Shawn adds that Group SNE has “Explicitly said – and rightfully so – that we shouldn’t be using Japanese words because it’s a Western fantasy setting”. But that means they can’t just loan words back to make up the difference. “You have all these different synonyms that aren’t really synonyms, but you have to parse their usage and meaning” – and sometimes the perfect word has already been assigned another job.
Japanese takes some liberties with the English words its borrowed, creating traps for unwary translators. “My favorite example of this is the term grappler”, Shawn says. “Japanese borrowed the word grappler from English”, but it’s used “As another term for someone who fights with their hands, not what we would consider a grappler who grapples people and wrestles”. The Japanese version of Sword World has a grappler class. “When you translate that back, your natural inclination would be like, grappler or wrestler – not accurate”, he emphasises. “When we talked to Group SNE, they’re like, ‘Well, it’s a martial artist'”.

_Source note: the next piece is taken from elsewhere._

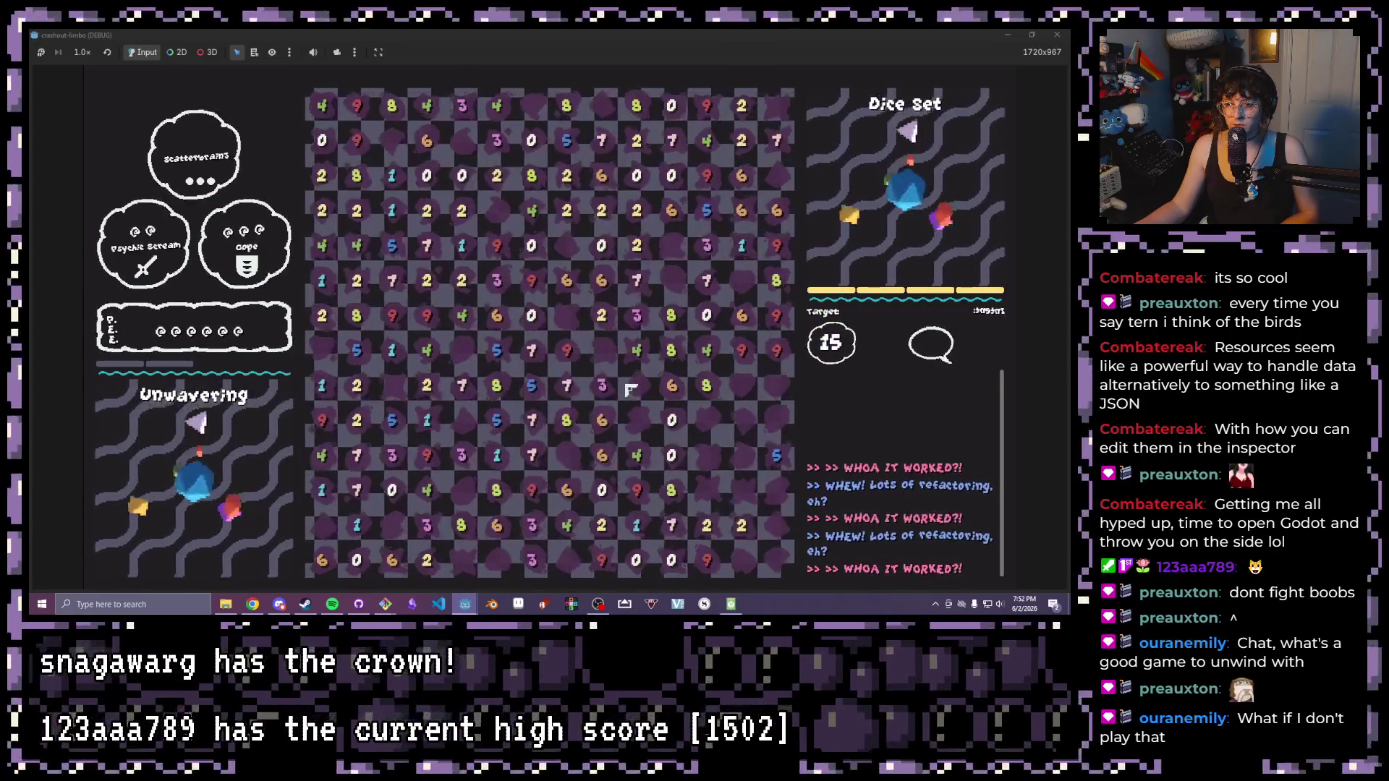
# - Clear 5-7-3 and 9-6 groups for target 15, then a 9 and 1 for 10
pyautogui.moveTo(567, 385); pyautogui.dragTo(602, 384)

Some idiosyncrasies come from Group SNE itself. Ai explains that Sword World has a kind of magic “Called shingo mahou, which, in literal translation, is ‘true speech magic'”. Searching for an English synonym for the mysterious term stumped them her and her husband for a while, so they checked in with Group SNE. “They said, why are you not just using the word sorcery?” Apparently, shingo mahou was an original Sword World coinage, but it’s used consistently to stand for the English word ‘sorcery’. Update your dictionaries, fan dubbers.
One thing I like about such pieces is that, being written for specialized audiences, they throw in unexplained words that expand my horizons; here, for instance, there’s a reference to “the amateur doujin zone of the con” that taught me the term doujin (from Japanese 同人 dōjin ‘colleague, people with similar interests’) ‘1. A product produced and sold independently of corporations (in Japan); an indie work; 2. Clipping of doujinshi (“a Japanese amateur comic book; a self-published manga”).’ How long I will remember it is, of course, another question.
Reading the interesting story of Sword World put me in mind of the RPG called Bushido, which became popular in the U.S. around 1980. While not a work of translation, its two volumes are rich in largely untranslated Japanese terminology: weapons, martial arts, cultural arts, social categories, legendary and demonic beings, etc. There are differing magic systems for shugenja and gakushō. The sample scenario in the second volume features Fudō with his sword and rope. Bushido may be the source from which many American gamers of that era first picked up some Japanese vocabulary.
Fascinating! That whole world of gaming is alien to me, so I’m glad to learn about these things.
“Bushido may be the source from which many American gamers of that era first picked up some Japanese vocabulary.”
Quite possibly indirectly. I suspect Legend of Five Rings has been a more immediate source for a lot of people, and even D&D third edition had a supplement with classes like Shugenja. I don’t know what debt either of those things owe to Bushido.